Assignment 2
Question and Answering
In this assignment, you are to propose and implement a QA (Question Answering) framework
using Sequence model and different NLP features. The QA framework should have the ability
to read document/text and answer questions about it. The detailed information for each
implementation step is specified in the following sections. Note that lab exercises would be a
good starting point for the assignment. The useful lab exercises are specified in each section.

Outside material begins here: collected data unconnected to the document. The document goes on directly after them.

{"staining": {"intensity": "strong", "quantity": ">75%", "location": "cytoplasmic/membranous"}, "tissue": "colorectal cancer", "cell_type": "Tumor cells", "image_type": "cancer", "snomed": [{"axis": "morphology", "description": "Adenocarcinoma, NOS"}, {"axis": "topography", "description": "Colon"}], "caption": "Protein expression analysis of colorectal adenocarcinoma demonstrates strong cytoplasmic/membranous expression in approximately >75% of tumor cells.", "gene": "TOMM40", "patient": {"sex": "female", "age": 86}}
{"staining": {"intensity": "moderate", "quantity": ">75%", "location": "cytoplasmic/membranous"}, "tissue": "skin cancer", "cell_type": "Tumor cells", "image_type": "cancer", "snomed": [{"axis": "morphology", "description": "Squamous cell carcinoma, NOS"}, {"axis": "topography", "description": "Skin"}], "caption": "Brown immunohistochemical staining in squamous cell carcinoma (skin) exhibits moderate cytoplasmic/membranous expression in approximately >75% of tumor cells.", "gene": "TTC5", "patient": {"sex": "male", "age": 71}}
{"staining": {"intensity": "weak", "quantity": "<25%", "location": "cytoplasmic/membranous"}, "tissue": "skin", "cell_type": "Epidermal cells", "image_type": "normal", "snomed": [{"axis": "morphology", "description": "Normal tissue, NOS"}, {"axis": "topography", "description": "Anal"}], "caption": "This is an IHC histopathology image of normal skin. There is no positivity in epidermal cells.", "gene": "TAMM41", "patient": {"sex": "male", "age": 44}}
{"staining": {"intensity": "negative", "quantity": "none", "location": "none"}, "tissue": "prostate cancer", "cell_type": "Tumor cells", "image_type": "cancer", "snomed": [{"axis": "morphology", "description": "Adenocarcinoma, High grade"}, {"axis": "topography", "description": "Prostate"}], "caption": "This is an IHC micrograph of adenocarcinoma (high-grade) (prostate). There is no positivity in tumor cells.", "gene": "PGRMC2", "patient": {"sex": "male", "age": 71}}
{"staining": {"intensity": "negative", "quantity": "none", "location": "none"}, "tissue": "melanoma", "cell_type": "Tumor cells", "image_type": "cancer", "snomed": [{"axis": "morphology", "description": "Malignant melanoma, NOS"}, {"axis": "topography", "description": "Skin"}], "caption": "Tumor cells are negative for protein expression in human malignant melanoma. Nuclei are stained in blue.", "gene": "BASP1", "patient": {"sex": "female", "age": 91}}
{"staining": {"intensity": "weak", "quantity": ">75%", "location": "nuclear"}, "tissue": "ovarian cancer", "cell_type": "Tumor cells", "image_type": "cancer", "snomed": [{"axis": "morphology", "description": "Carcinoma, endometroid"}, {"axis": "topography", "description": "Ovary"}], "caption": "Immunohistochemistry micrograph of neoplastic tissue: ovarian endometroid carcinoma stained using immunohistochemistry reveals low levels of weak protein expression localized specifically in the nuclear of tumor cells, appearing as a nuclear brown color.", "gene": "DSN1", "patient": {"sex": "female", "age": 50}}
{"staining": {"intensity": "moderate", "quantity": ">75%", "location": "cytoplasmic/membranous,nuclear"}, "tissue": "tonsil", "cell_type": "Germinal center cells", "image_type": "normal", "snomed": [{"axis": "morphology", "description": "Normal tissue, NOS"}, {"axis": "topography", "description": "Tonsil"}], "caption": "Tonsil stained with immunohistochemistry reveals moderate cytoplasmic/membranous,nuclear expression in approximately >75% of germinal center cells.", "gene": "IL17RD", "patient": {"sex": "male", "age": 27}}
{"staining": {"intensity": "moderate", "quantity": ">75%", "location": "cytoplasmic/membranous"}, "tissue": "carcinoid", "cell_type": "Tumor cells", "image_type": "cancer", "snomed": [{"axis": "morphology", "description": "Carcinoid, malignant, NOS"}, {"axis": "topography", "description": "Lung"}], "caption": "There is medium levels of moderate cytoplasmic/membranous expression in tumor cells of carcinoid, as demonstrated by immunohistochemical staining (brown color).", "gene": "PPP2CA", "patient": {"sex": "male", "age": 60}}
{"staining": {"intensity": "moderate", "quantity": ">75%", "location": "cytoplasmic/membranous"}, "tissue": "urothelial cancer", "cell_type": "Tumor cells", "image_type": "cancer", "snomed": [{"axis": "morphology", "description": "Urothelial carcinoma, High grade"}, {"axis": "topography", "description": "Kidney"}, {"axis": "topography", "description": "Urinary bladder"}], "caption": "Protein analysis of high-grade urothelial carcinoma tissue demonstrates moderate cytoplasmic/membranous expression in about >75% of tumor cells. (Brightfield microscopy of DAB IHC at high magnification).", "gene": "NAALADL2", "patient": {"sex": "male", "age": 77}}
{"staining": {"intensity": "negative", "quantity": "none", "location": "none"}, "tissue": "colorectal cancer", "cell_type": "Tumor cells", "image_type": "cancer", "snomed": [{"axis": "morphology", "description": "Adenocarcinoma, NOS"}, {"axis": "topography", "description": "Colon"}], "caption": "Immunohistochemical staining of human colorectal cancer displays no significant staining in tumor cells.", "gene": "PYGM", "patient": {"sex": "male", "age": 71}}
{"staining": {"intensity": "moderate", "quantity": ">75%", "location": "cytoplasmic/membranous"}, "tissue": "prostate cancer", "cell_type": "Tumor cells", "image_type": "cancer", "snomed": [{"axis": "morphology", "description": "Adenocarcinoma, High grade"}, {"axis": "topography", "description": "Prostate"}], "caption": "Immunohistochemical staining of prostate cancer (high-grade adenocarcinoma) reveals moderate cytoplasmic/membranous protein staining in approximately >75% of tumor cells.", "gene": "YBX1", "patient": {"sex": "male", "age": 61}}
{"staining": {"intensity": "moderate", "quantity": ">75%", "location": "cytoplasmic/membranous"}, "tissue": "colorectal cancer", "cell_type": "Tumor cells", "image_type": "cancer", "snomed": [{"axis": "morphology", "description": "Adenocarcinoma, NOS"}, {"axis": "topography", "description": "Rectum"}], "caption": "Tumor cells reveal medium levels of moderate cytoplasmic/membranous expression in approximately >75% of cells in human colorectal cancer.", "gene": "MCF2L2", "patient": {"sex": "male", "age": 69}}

1. Data for Assignment 2 [Compulsory]
In this assignment 2, you are asked to use Microsoft Research WikiQA Corpus. The
WikiQA corpus includes a set of question and sentence pairs, which is collected and
annotated for research on open-domain question answering. The question sources was
derived from Bing query logs, and each question is linked to a Wikipedia page that
potentially has the answer. More detail of this data can be found in the paper, WikiQA:
A Challenge Dataset for Open-Domain Question Answering (Yang et al. 2015).
? Download datasets
You will be provided two datasets, including training dataset and testing
dataset. Both dataset contain the following attributes: QuestionID, Question,
DocumentID, DocumentTitle, SentenceID, Sentence, Label (answer sentence, if
label=1). If you want to explore or use full dataset, you can download via the
? Data Wrangling: You need to first wrangle the dataset. As you can see the
following figure 1, each row based on each sentence of the document. You
need to construct three different types of data for training the model: Question,
Document and Answer. To construct the document data, you should
concatenate (with space) each sentence that has same DocumentID. To
construct the answer data, use the sentence that has Label as 1.